By Joe Hoppe
House builder Bellway has announced a rise in its pretax profit for fiscal 2023, driven by the unwinding of one-off provisions. However, adjusted profit, revenue, and housing completions saw a decline, and the company forecasts lower housing completions for the current fiscal year.
In the year ending July 31, pretax profit reached £483.0 million ($590.1 million), compared to £304.2 million in fiscal 2022. This increase is attributed to the reversal of £346.2 million in legacy building safety expenses from the previous year.

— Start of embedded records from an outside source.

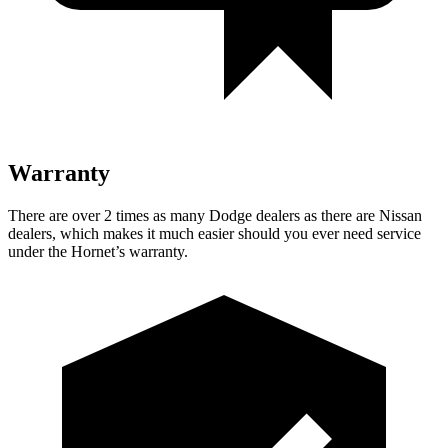
Warranty
There are over 2 times as many Dodge dealers as there are Nissan
dealers, which makes it much easier should you ever need service
under the Hornet’s warranty.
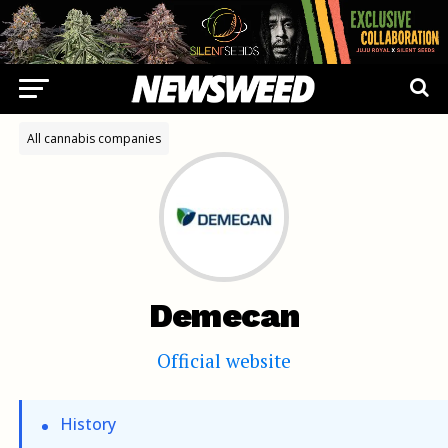
All cannabis companies
Demecan
Official website
History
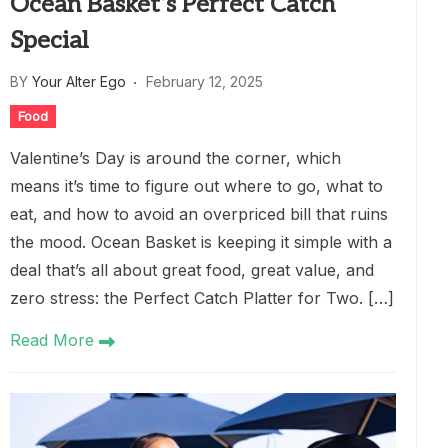
Ocean Basket’s Perfect Catch
Special
BY
Your Alter Ego
February 12, 2025
Food
Valentine’s Day is around the corner, which
means it’s time to figure out where to go, what to
eat, and how to avoid an overpriced bill that ruins
the mood. Ocean Basket is keeping it simple with a
deal that’s all about great food, great value, and
zero stress: the Perfect Catch Platter for Two. […]
Read More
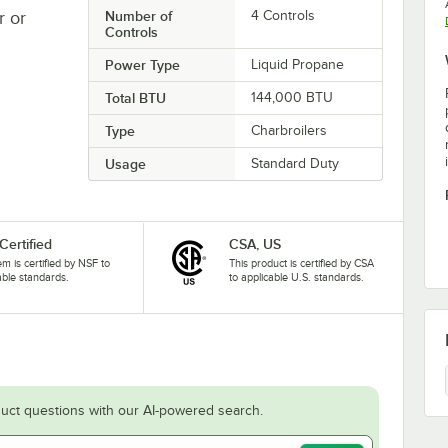
r or
Number of
4 Controls
Controls
Power Type
Liquid Propane
Total BTU
144,000 BTU
Type
Charbroilers
Usage
Standard Duty
Certified
CSA, US
tem is certified by NSF to
This product is certified by CSA
able standards.
to applicable U.S. standards.
uct questions with our AI-powered search.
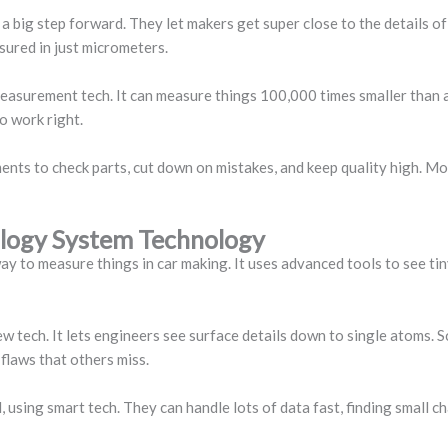
ig step forward. They let makers get super close to the details of 
sured in just micrometers.
measurement tech. It can measure things 100,000 times smaller than a 
to work right.
ts to check parts, cut down on mistakes, and keep quality high. M
logy System Technology
to measure things in car making. It uses advanced tools to see tiny
ew tech. It lets engineers see surface details down to single atoms.
flaws that others miss.
 using smart tech. They can handle lots of data fast, finding small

When looking at underlying figures, however, the pretax profit for fiscal 2023 declined by 18% to £532.6 million.
Revenue for the year slipped to £3.41 billion from £3.54 billion, with housing completions falling by 2.3% to 10,945. Additionally, the average selling price saw a slight decrease from £314,399 to £310,306.
Although private demand was impacted by higher mortgage interest rates, cost-of-living pressures, and the conclusion of the Help-to-Buy program, Bellway partially offset this with its program to accelerate the construction of social homes.
The board has proposed a total dividend per share of 140.0 pence, remaining unchanged from the previous year.
Chief Executive Jason Honeyman expressed optimism for the future, stating, “The depth of our land bank and robust balance sheet provide ongoing strategic flexibility and scope for outlet growth in the year ahead. Notwithstanding the near-term market challenges, Bellway remains very well-placed to capitalize on future growth opportunities and to continue creating long-term value for all our stakeholders.”
As of October 1, Bellway’s order book stands at £1.23 billion, a decrease from £2.09 billion the previous year. The company anticipates a significant reduction in volume output in the new year, with a target completion of approximately 7,500 homes. Customer demand continues to be influenced by mortgage affordability constraints.